为了实现用户对网卡硬件的配置,查询,或者执行比如create_cq等命令,mellanox网卡提供了command queue + mailbox的机制,本节将以create_cq为例看下这个过程。
command queue(后续简称cmdq)是一个4K对齐的长度为4K的连续物理内存,如图1所示,cmdq中有多个entry,entry的数量和entry的size都是从initialization segment中读到的。
entry格式如图2,软件的每一个cmd,会对应cmdq中的一个entry,cmd的input会存到entry中,如果input小于16B,那么就直接存储到command_input_inline_data,如果大于16B,那么剩余的会存到图一中的mailbox里,mailbox是一个链表结构,每个mailbox可以容纳512B的数据,第一个mailbox的指针存储在entry的input mailbox pointer。
将输入存到entry和对应的mailbox之后,软件会写cmdq的doorbell,doorbell位于initialization segment,可以理解为一个vector,软件会将这次entry对应的index写入到这个vector对应的bit通知硬件执行。硬件执行cmdq中entry的顺序是不确定的,初始化entry时,entry的ownership会被设置为HW,当硬件执行完成后,ownership会被重新设置为SW,因此软件可以轮询ownership确定硬件是否完成。
然后看下驱动中是怎么做的。
初始化
mlx5_cmd_init主要工作就是创建command queue的buf,然后将这块内存的总线地址告诉网卡硬件。
通过dma_pool_create创建dma内存池,每个内存块大小为sizeof(mlx5_cmd_prot_block),一个内存块表示了一个mailbox,mlx5_cmd_prot_block类型用于表示mailbox。
int mlx5_cmd_init(struct mlx5_core_dev *dev)

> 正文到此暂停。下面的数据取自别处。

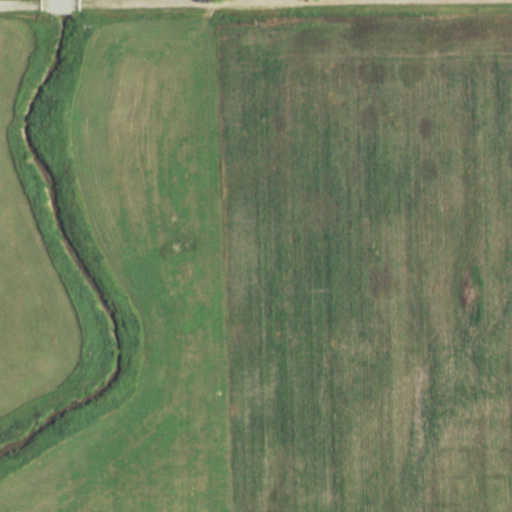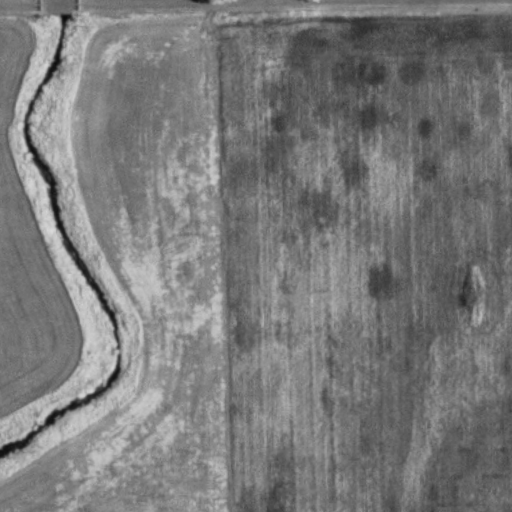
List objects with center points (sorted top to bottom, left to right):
road: (156, 1)
road: (24, 3)
road: (60, 3)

{int size = sizeof(struct mlx5_cmd_prot_block);int align = roundup_pow_of_two(size);struct mlx5_cmd *cmd = &dev->cmd;...cmd->pool = dma_pool_create("mlx5_cmd", mlx5_core_dma_dev(dev), size, align, 0);err = alloc_cmd_page(dev, cmd);...
}
然后通过dma_zalloc_coherent分配大小为一页的一致性dma映射,这块内存就是command queue的buf,虚拟地址保存在cmd_alloc_buf,dma地址保存到dma,同时还需要保证这个地址是页对齐的。如果不对齐,还需要重新分配一次大小为两页的dma映射,从而保证页对齐。
static int alloc_cmd_page(struct mlx5_core_dev *dev, struct mlx5_cmd *cmd)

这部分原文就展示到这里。